Present-day China has inherited the boundaries set by the Qing emperors, who established a protectorate over Tibet, conquered the Muslim principalities that now make up Xinjiang, and retained their old base in the steppes of Mongolia and Manchuria. But ruling as a centralized state with an overwhelming Han Chinese majority, China has had to develop cultural policies distinct from the Manchu practice of cultural distinctiveness, and has worked out a position on ethnic minorities and national cultural heritage reminiscent of the Soviet “nationalities question.”

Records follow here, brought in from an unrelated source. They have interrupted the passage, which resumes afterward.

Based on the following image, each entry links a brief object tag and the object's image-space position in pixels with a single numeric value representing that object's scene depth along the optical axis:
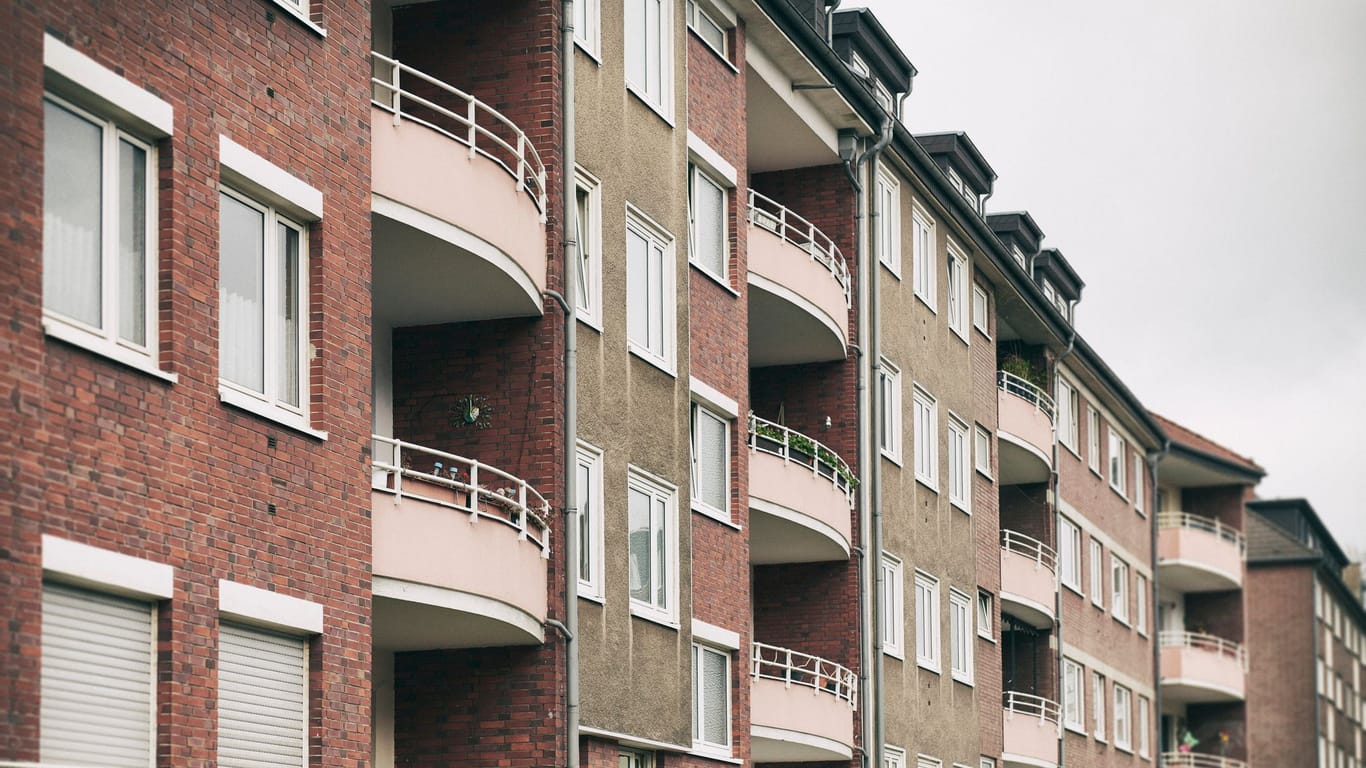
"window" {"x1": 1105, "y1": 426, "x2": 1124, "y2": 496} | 52.45
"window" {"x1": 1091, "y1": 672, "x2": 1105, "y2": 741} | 47.25
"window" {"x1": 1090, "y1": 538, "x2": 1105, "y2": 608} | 48.69
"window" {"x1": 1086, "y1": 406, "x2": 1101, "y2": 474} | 49.34
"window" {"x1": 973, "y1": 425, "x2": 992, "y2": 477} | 38.81
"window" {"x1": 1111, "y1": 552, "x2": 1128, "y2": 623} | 51.53
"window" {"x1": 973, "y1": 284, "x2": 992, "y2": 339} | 39.78
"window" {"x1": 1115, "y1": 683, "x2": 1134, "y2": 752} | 49.97
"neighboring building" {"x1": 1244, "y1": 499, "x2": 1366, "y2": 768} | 71.00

So now, in his closing speech to the National People’s Congress in March 2018, Xi Jinping can claim the Gesar and the other epics for “China”: “The Chinese people have always been industrious and creative; our motherland produced Laozi, Confucius, Zhuangzi… and other world-renowned creative thinkers… she inherited the soul-shaking great epics of King Gesar, Manas, and Janggar.…” But Xi mispronounced “Gesar” as “Sage’er,” suggesting that he didn’t know anything about this “national treasure.” When people on Twitter called him out, the state media went back and edited the recording to switch the syllables around. Indeed the repackaging of these epics as part of Chinese cultural inheritance serves political ends, however much it departs from the epics’ history, language, and content. The Chinese “inheritance” of these epics makes them another venue for the “One Belt One Road” initiative—one certainly less costly than high-speed rail, airports, harbors, and foreign investment.